There are other risks too. The TTP and Taliban share deep ties - ideological, social and organisational - so forcing a clean break between them will be difficult. If the Taliban’s top religious leader were to openly call for action against Pakistan, that could stir unrest inside Pakistan as well, because many religious students and clerics in Pakistan hold him in religious esteem.
Pakistan also sometimes frames its fight with the TTP as part of a larger rivalry with India and has even accused external backing for the TTP, though clear evidence is scarce. Any wide Pakistani military campaign into Afghanistan could strengthen popular support for the Taliban among Afghans, even if many people are already unhappy with Taliban rule.
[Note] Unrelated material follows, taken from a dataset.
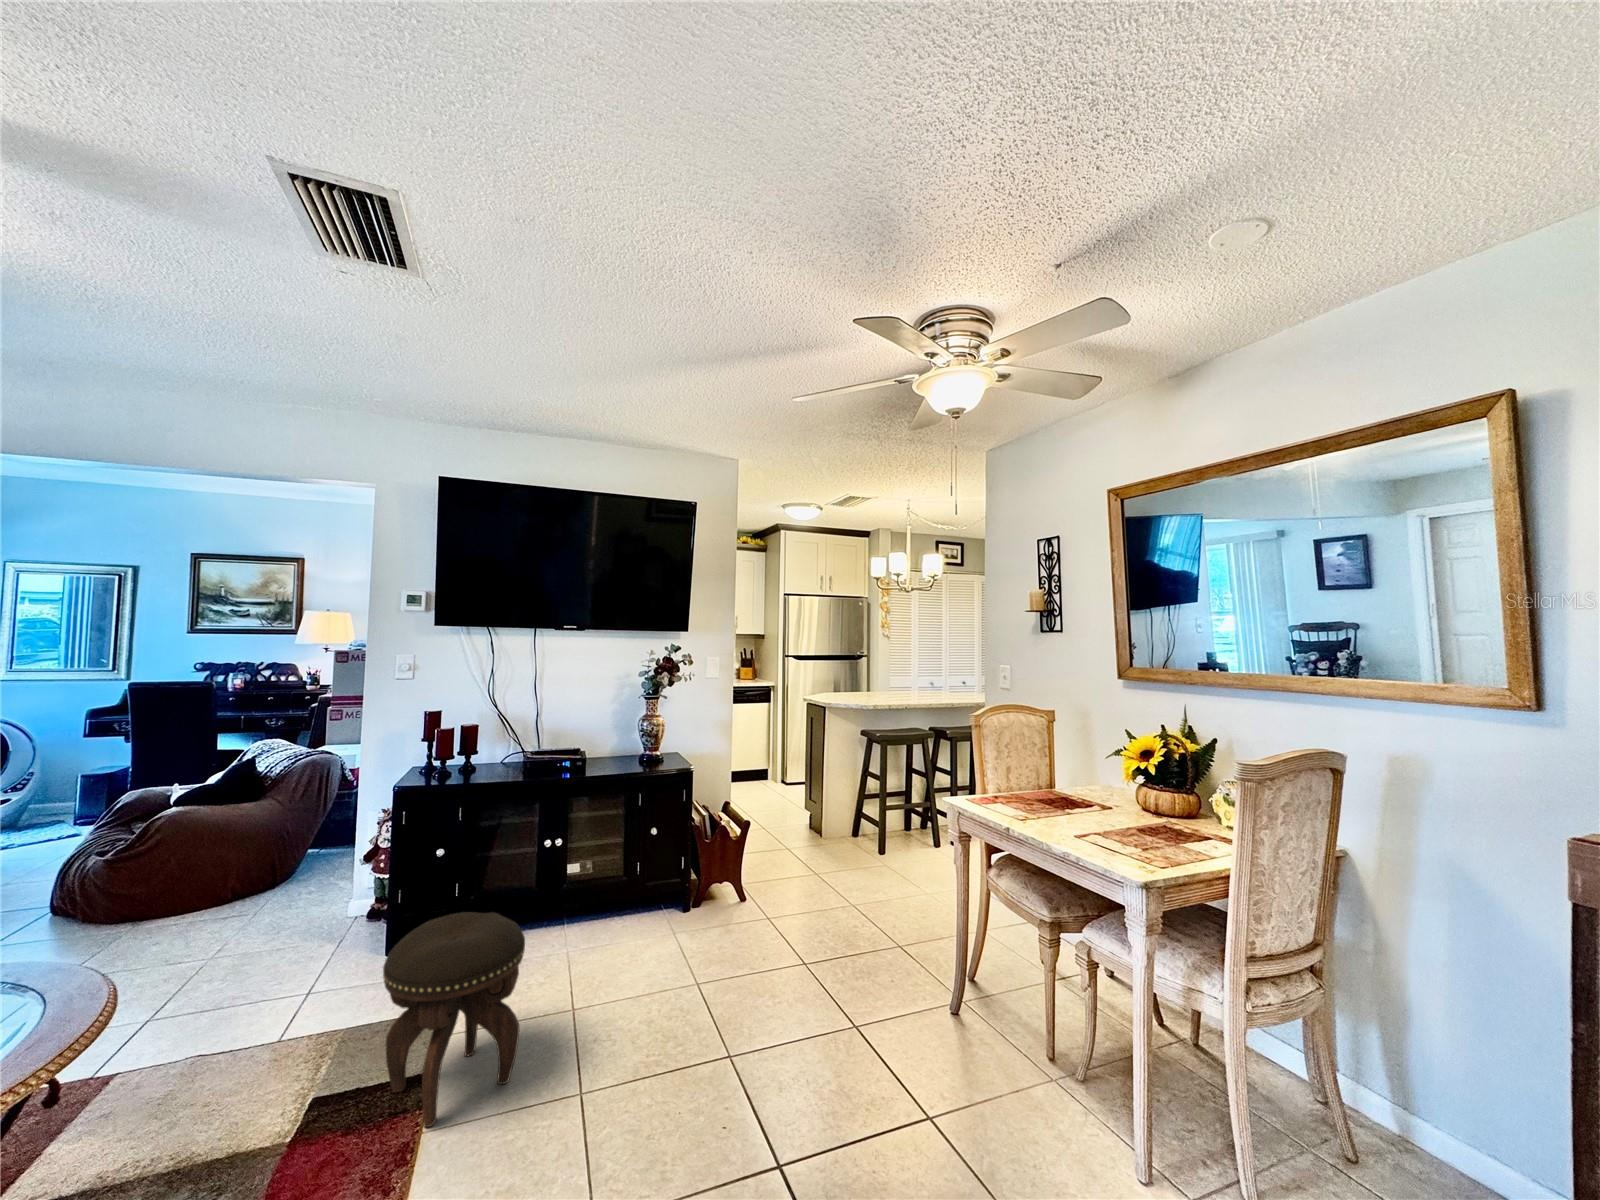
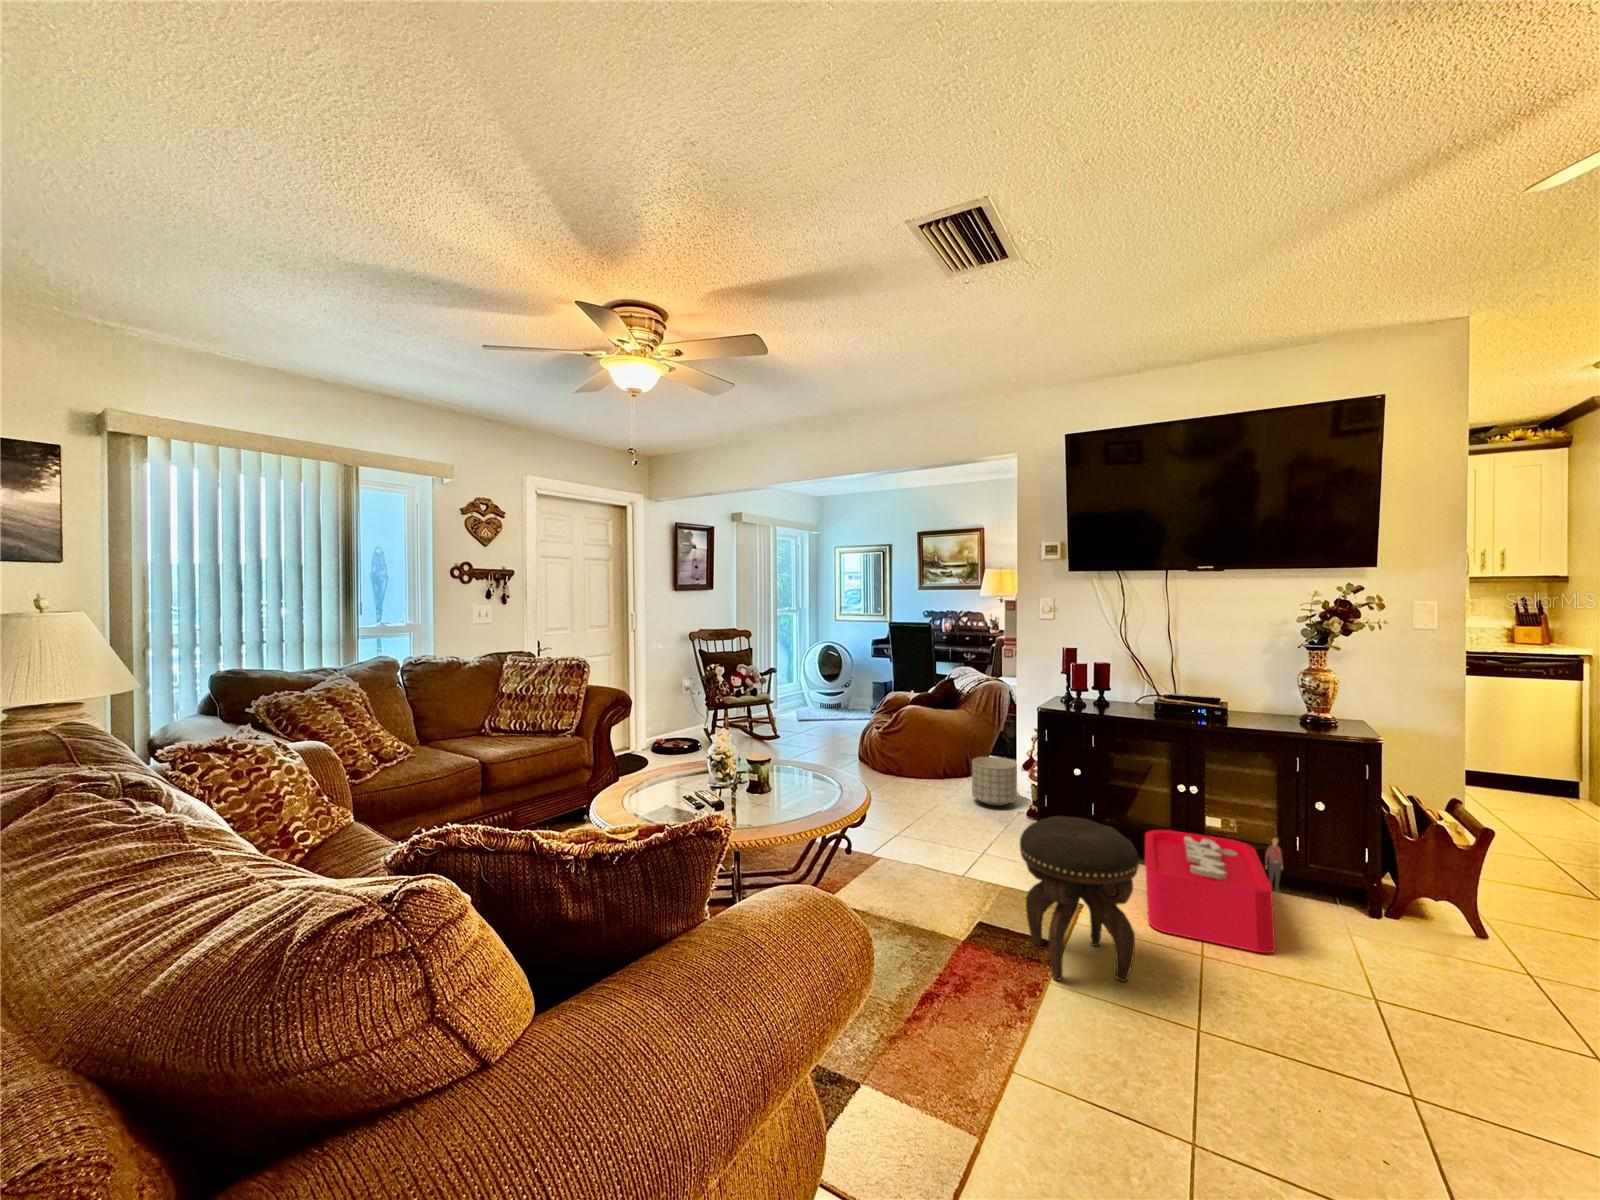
planter: none [284,853,355,921] -> present [972,757,1017,806]
storage bin: none [513,867,630,1003] -> present [1145,830,1283,953]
So what’s the way forward? There’s a real need for honest mediation by trusted Muslim countries - nations like Qatar and Saudi Arabia, which both sides have used before, seem best placed to help. There are signs this can work: Taliban officials have said they paused retaliatory action after Qatar and Saudi mediation in the past.
But mediation only helps if leaders on both sides truly want peace. They must soberly weigh the cost of continued fighting: lives lost, economies broken, and more suffering for families who already have too much to bear.
Geography and history tie Pakistanis and Afghans together; that interdependence should be used as a reason to cooperate, not fight. Pakistani policymakers need a balanced, non-hostile approach to Afghanistan that isn’t driven by India rivalry. Afghan leaders must also work to build better relations with Pakistan.
May Allah guide both countries toward a just and lasting peace, and spare the people more hardship. It won’t be easy, and it won’t happen overnight, but peace brings far better outcomes than another round of war, insha’Allah.